--- START ---

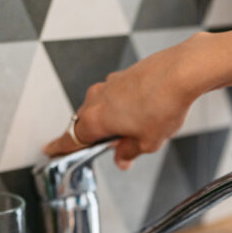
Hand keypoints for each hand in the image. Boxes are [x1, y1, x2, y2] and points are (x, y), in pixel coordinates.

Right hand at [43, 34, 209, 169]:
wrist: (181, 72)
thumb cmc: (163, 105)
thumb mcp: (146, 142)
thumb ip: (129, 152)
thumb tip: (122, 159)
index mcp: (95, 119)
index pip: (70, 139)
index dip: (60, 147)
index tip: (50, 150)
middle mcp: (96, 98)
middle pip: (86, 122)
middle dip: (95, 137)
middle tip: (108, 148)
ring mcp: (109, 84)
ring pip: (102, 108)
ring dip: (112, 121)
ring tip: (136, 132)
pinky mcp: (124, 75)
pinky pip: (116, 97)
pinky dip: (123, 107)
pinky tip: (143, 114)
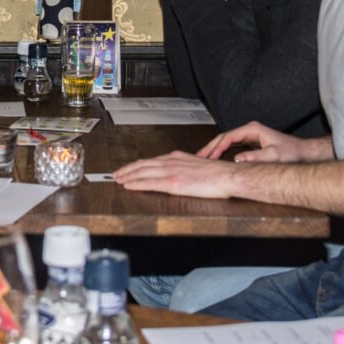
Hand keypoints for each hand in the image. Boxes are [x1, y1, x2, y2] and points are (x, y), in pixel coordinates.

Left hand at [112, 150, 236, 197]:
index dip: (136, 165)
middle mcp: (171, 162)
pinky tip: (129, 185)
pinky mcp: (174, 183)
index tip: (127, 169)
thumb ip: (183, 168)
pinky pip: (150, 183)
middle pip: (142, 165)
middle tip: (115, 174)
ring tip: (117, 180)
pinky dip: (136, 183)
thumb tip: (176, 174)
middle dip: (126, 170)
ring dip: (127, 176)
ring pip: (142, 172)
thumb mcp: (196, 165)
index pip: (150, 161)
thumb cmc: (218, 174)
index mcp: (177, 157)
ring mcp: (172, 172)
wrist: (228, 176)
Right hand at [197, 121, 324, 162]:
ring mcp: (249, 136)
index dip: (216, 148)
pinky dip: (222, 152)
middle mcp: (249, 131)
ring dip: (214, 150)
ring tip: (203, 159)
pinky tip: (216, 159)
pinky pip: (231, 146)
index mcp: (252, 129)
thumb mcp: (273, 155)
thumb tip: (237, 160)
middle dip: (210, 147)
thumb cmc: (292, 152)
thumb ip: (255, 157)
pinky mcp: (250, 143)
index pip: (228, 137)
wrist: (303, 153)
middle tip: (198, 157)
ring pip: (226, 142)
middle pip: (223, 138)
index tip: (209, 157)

--- END ---
--- START ---

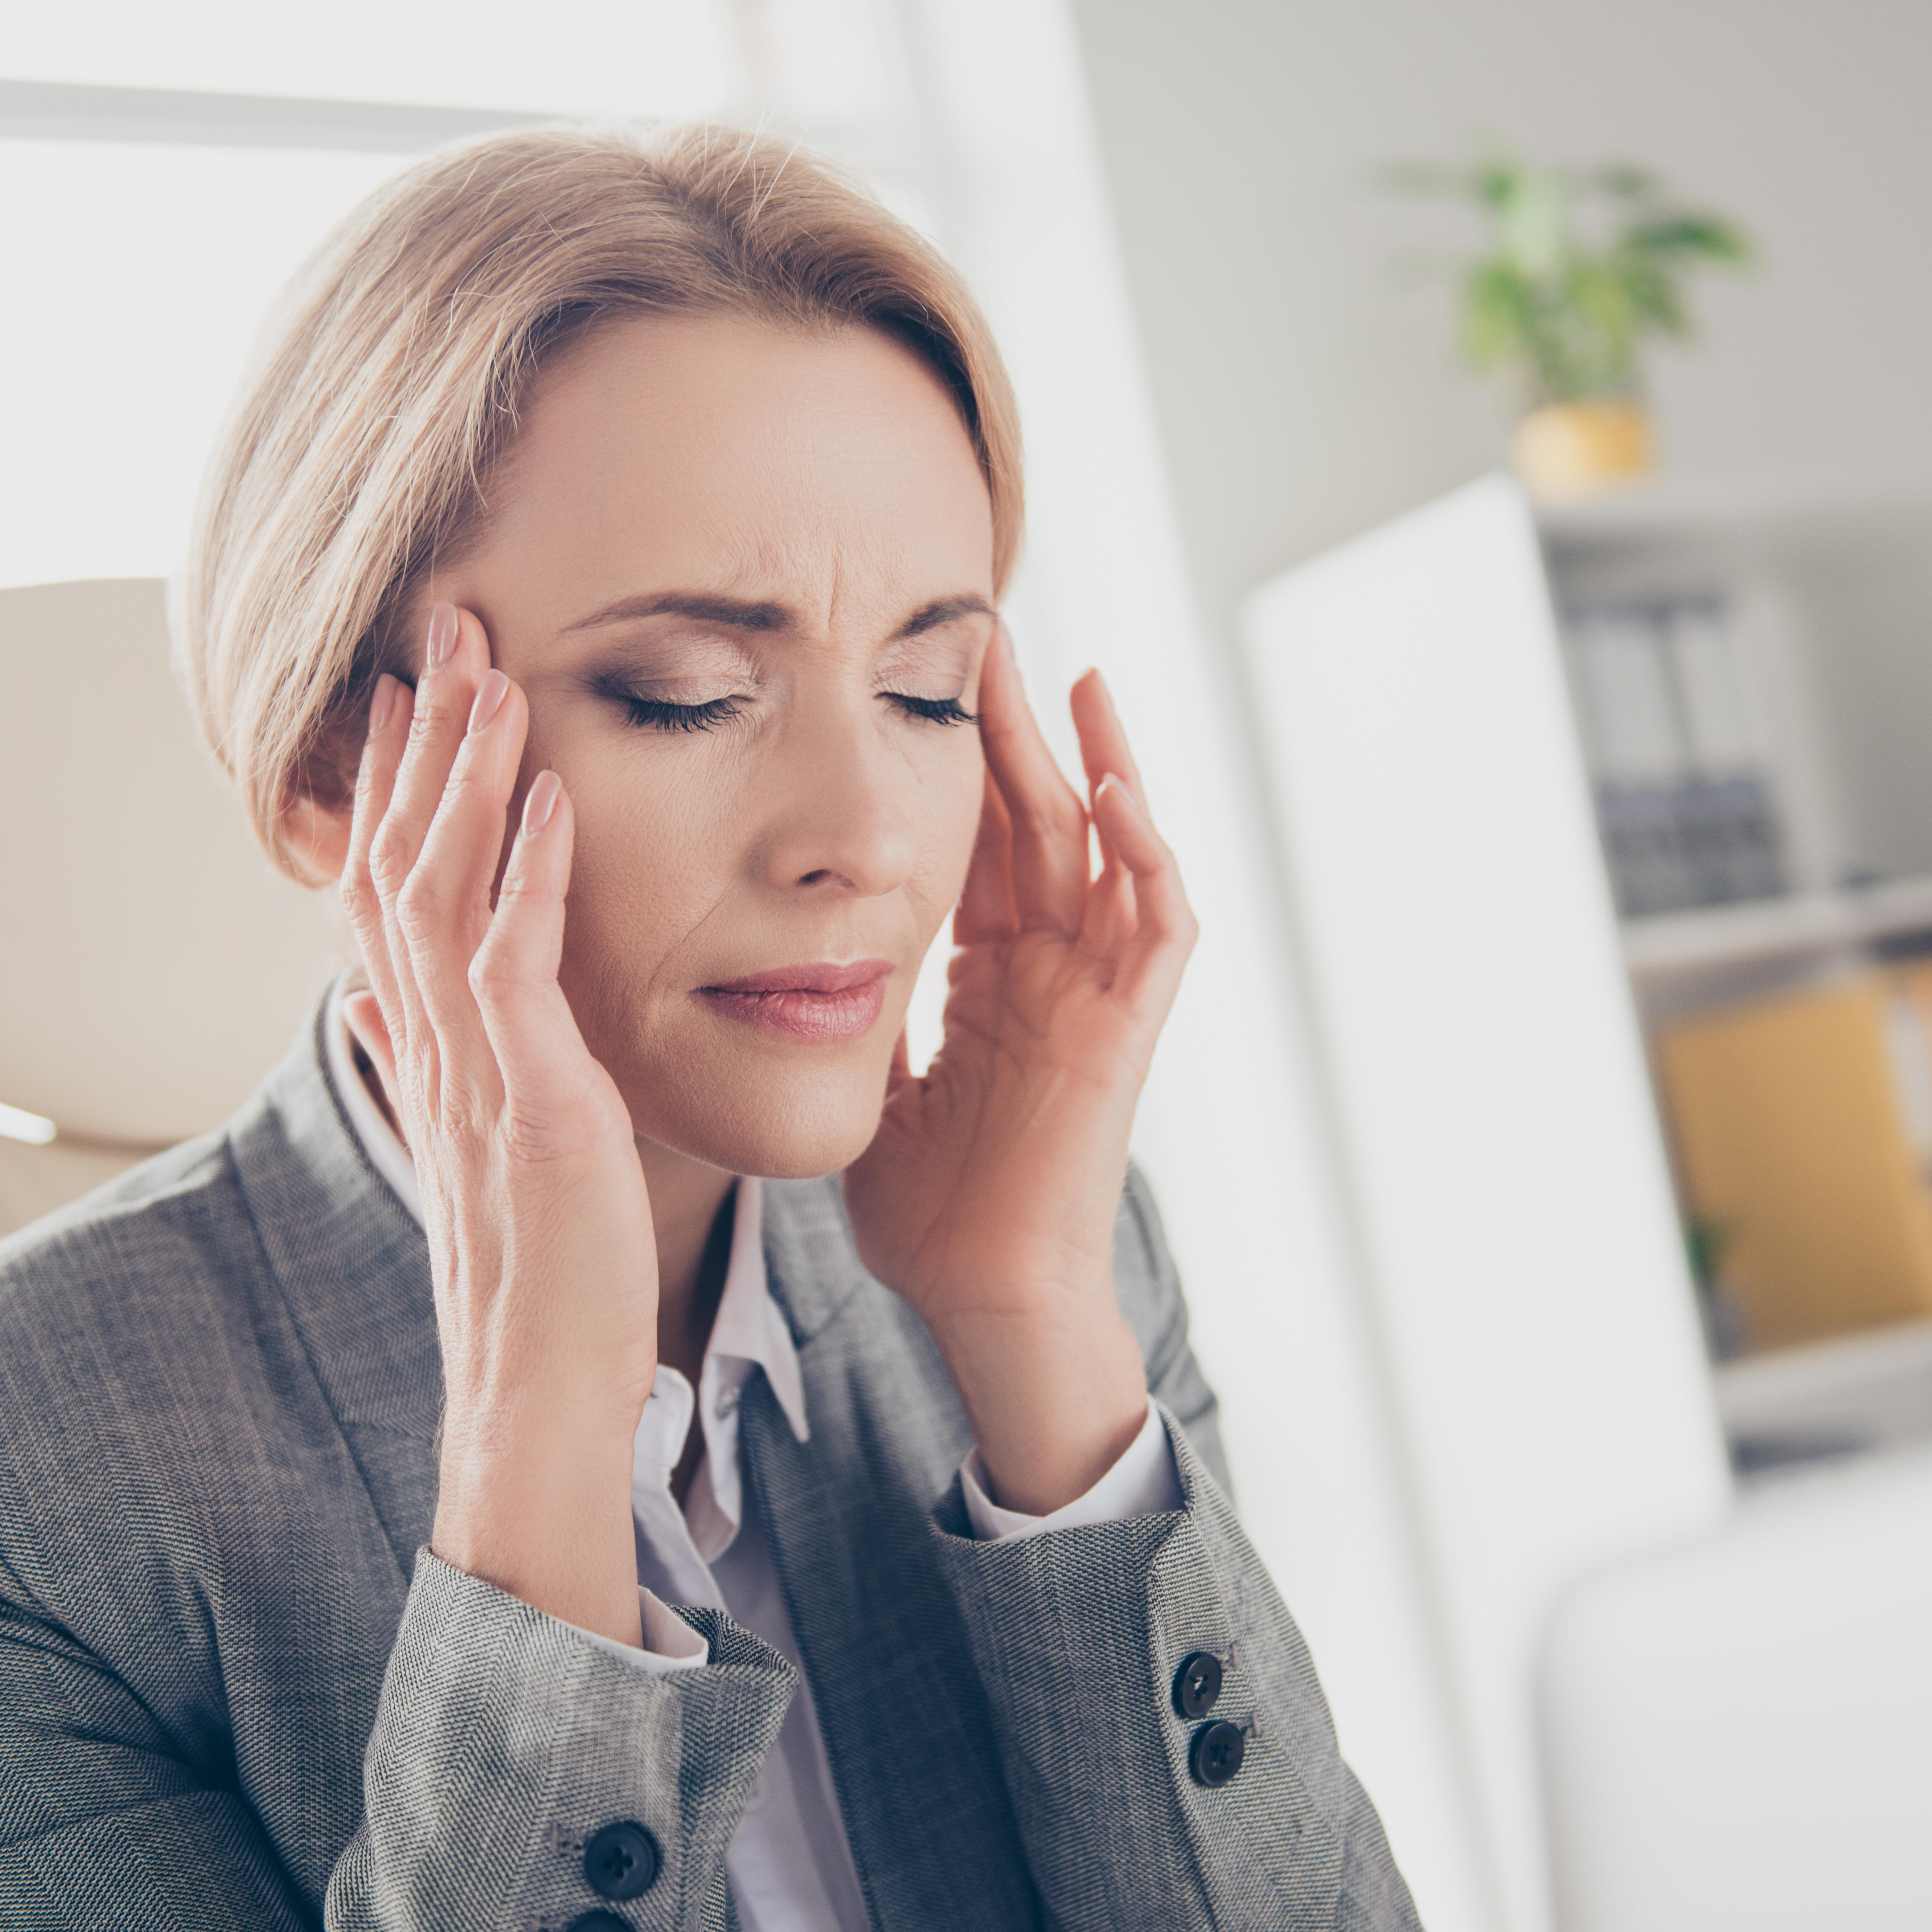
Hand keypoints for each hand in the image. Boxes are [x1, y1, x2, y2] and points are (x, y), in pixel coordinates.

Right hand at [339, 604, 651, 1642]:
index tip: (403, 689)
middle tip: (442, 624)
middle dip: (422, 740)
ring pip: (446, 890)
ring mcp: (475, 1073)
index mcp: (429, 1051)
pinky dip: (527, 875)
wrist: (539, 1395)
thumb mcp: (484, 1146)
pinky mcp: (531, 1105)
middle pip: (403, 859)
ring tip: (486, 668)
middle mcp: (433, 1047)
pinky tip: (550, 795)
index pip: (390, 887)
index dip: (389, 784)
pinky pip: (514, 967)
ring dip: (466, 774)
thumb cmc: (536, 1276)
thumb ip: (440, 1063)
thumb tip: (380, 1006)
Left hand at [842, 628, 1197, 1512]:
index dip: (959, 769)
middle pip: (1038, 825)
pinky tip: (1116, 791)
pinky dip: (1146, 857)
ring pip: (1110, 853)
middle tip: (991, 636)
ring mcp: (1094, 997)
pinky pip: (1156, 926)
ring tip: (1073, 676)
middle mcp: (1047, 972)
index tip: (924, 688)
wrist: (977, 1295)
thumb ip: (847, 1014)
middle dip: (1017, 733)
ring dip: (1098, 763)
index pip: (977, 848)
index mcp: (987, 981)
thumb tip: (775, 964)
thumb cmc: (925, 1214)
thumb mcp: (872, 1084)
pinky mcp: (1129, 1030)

--- END ---

TASK REQUIREMENTS –
Read through the data above. Report each line that has the word "Right".

REPLY TO THE TASK –
Right hand at [43, 34, 209, 169]:
Right hand at [197, 121, 324, 162]:
Right hand at [339, 604, 651, 1642]:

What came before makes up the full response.